Source data
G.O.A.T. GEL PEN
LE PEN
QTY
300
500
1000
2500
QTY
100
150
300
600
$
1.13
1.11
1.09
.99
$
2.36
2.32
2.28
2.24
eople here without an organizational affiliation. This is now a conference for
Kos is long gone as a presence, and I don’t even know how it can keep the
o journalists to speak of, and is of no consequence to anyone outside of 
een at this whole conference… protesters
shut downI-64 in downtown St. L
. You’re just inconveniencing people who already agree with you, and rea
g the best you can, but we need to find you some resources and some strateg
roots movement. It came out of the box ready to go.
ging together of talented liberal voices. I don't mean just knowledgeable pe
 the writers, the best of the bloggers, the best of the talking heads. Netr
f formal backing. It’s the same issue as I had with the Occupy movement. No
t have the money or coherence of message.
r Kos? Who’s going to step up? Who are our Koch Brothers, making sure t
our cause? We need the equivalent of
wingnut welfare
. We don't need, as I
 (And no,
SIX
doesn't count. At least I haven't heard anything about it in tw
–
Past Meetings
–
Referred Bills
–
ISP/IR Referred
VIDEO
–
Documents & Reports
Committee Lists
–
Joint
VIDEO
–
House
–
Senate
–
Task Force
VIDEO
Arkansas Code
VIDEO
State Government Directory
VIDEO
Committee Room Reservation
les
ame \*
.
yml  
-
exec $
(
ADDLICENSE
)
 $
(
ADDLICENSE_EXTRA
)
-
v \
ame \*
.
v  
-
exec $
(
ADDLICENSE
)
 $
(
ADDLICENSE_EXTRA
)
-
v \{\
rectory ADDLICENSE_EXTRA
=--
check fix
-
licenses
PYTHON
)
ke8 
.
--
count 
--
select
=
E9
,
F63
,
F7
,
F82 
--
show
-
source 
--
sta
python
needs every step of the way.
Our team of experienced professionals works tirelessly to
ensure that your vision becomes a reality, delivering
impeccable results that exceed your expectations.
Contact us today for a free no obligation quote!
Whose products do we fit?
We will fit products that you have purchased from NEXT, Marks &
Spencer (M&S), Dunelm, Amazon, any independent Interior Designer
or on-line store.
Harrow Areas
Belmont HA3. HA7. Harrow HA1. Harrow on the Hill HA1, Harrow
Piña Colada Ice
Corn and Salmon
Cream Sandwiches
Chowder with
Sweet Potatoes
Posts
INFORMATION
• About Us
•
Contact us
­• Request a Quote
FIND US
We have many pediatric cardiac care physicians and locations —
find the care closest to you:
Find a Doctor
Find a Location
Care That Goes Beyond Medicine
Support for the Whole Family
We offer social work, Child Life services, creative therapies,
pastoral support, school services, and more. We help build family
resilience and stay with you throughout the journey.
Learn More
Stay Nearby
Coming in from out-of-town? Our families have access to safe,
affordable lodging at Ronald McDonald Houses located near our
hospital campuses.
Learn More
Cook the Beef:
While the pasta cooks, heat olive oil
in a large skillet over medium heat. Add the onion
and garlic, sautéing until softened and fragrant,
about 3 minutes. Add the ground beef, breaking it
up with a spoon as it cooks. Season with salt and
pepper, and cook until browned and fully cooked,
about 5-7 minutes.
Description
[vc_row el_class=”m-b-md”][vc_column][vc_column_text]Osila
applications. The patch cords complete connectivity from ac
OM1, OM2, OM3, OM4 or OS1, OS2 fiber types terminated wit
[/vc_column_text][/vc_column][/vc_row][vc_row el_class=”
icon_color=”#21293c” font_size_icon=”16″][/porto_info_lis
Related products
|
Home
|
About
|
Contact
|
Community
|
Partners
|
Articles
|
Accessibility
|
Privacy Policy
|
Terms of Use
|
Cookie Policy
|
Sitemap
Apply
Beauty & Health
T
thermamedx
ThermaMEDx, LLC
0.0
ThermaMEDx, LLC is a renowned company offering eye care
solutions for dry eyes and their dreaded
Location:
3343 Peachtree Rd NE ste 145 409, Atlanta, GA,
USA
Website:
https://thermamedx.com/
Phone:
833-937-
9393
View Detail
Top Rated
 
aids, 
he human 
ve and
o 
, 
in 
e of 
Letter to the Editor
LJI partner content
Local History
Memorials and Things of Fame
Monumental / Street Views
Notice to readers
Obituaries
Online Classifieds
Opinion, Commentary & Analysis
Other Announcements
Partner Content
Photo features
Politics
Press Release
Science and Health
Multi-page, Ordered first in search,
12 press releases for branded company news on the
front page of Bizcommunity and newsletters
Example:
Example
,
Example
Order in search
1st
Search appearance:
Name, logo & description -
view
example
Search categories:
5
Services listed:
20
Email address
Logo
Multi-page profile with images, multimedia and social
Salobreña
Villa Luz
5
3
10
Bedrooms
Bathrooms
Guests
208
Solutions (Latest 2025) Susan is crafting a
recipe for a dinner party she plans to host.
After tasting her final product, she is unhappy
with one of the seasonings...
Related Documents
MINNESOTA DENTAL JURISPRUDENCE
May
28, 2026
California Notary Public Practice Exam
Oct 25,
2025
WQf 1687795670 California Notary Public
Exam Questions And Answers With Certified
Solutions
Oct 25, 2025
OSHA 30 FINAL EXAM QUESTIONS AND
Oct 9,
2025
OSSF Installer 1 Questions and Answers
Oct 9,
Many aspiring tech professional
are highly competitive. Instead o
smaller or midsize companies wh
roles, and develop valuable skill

- Requirement -
Reproduce the data above exactly, leaving nothing out.

- Worked solution -
G.O.A.T. GEL PEN
LE PEN
QTY
300
500
1000
2500
QTY
100
150
300
600
$
1.13
1.11
1.09
.99
$
2.36
2.32
2.28
2.24
eople here without an organizational affiliation. This is now a conference for
Kos is long gone as a presence, and I don’t even know how it can keep the
o journalists to speak of, and is of no consequence to anyone outside of 
een at this whole conference… protesters
shut downI-64 in downtown St. L
. You’re just inconveniencing people who already agree with you, and rea
g the best you can, but we need to find you some resources and some strateg
roots movement. It came out of the box ready to go.
ging together of talented liberal voices. I don't mean just knowledgeable pe
 the writers, the best of the bloggers, the best of the talking heads. Netr
f formal backing. It’s the same issue as I had with the Occupy movement. No
t have the money or coherence of message.
r Kos? Who’s going to step up? Who are our Koch Brothers, making sure t
our cause? We need the equivalent of
wingnut welfare
. We don't need, as I
 (And no,
SIX
doesn't count. At least I haven't heard anything about it in tw
–
Past Meetings
–
Referred Bills
–
ISP/IR Referred
VIDEO
–
Documents & Reports
Committee Lists
–
Joint
VIDEO
–
House
–
Senate
–
Task Force
VIDEO
Arkansas Code
VIDEO
State Government Directory
VIDEO
Committee Room Reservation
les
ame \*
.
yml  
-
exec $
(
ADDLICENSE
)
 $
(
ADDLICENSE_EXTRA
)
-
v \
ame \*
.
v  
-
exec $
(
ADDLICENSE
)
 $
(
ADDLICENSE_EXTRA
)
-
v \{\
rectory ADDLICENSE_EXTRA
=--
check fix
-
licenses
PYTHON
)
ke8 
.
--
count 
--
select
=
E9
,
F63
,
F7
,
F82 
--
show
-
source 
--
sta
python
needs every step of the way.
Our team of experienced professionals works tirelessly to
ensure that your vision becomes a reality, delivering
impeccable results that exceed your expectations.
Contact us today for a free no obligation quote!
Whose products do we fit?
We will fit products that you have purchased from NEXT, Marks &
Spencer (M&S), Dunelm, Amazon, any independent Interior Designer
or on-line store.
Harrow Areas
Belmont HA3. HA7. Harrow HA1. Harrow on the Hill HA1, Harrow
Piña Colada Ice
Corn and Salmon
Cream Sandwiches
Chowder with
Sweet Potatoes
Posts
INFORMATION
• About Us
•
Contact us
­• Request a Quote
FIND US
We have many pediatric cardiac care physicians and locations —
find the care closest to you:
Find a Doctor
Find a Location
Care That Goes Beyond Medicine
Support for the Whole Family
We offer social work, Child Life services, creative therapies,
pastoral support, school services, and more. We help build family
resilience and stay with you throughout the journey.
Learn More
Stay Nearby
Coming in from out-of-town? Our families have access to safe,
affordable lodging at Ronald McDonald Houses located near our
hospital campuses.
Learn More
Cook the Beef:
While the pasta cooks, heat olive oil
in a large skillet over medium heat. Add the onion
and garlic, sautéing until softened and fragrant,
about 3 minutes. Add the ground beef, breaking it
up with a spoon as it cooks. Season with salt and
pepper, and cook until browned and fully cooked,
about 5-7 minutes.
Description
[vc_row el_class=”m-b-md”][vc_column][vc_column_text]Osila
applications. The patch cords complete connectivity from ac
OM1, OM2, OM3, OM4 or OS1, OS2 fiber types terminated wit
[/vc_column_text][/vc_column][/vc_row][vc_row el_class=”
icon_color=”#21293c” font_size_icon=”16″][/porto_info_lis
Related products
|
Home
|
About
|
Contact
|
Community
|
Partners
|
Articles
|
Accessibility
|
Privacy Policy
|
Terms of Use
|
Cookie Policy
|
Sitemap
Apply
Beauty & Health
T
thermamedx
ThermaMEDx, LLC
0.0
ThermaMEDx, LLC is a renowned company offering eye care
solutions for dry eyes and their dreaded
Location:
3343 Peachtree Rd NE ste 145 409, Atlanta, GA,
USA
Website:
https://thermamedx.com/
Phone:
833-937-
9393
View Detail
Top Rated
 
aids, 
he human 
ve and
o 
, 
in 
e of 
Letter to the Editor
LJI partner content
Local History
Memorials and Things of Fame
Monumental / Street Views
Notice to readers
Obituaries
Online Classifieds
Opinion, Commentary & Analysis
Other Announcements
Partner Content
Photo features
Politics
Press Release
Science and Health
Multi-page, Ordered first in search,
12 press releases for branded company news on the
front page of Bizcommunity and newsletters
Example:
Example
,
Example
Order in search
1st
Search appearance:
Name, logo & description -
view
example
Search categories:
5
Services listed:
20
Email address
Logo
Multi-page profile with images, multimedia and social
Salobreña
Villa Luz
5
3
10
Bedrooms
Bathrooms
Guests
208
Solutions (Latest 2025) Susan is crafting a
recipe for a dinner party she plans to host.
After tasting her final product, she is unhappy
with one of the seasonings...
Related Documents
MINNESOTA DENTAL JURISPRUDENCE
May
28, 2026
California Notary Public Practice Exam
Oct 25,
2025
WQf 1687795670 California Notary Public
Exam Questions And Answers With Certified
Solutions
Oct 25, 2025
OSHA 30 FINAL EXAM QUESTIONS AND
Oct 9,
2025
OSSF Installer 1 Questions and Answers
Oct 9,
Many aspiring tech professional
are highly competitive. Instead o
smaller or midsize companies wh
roles, and develop valuable skill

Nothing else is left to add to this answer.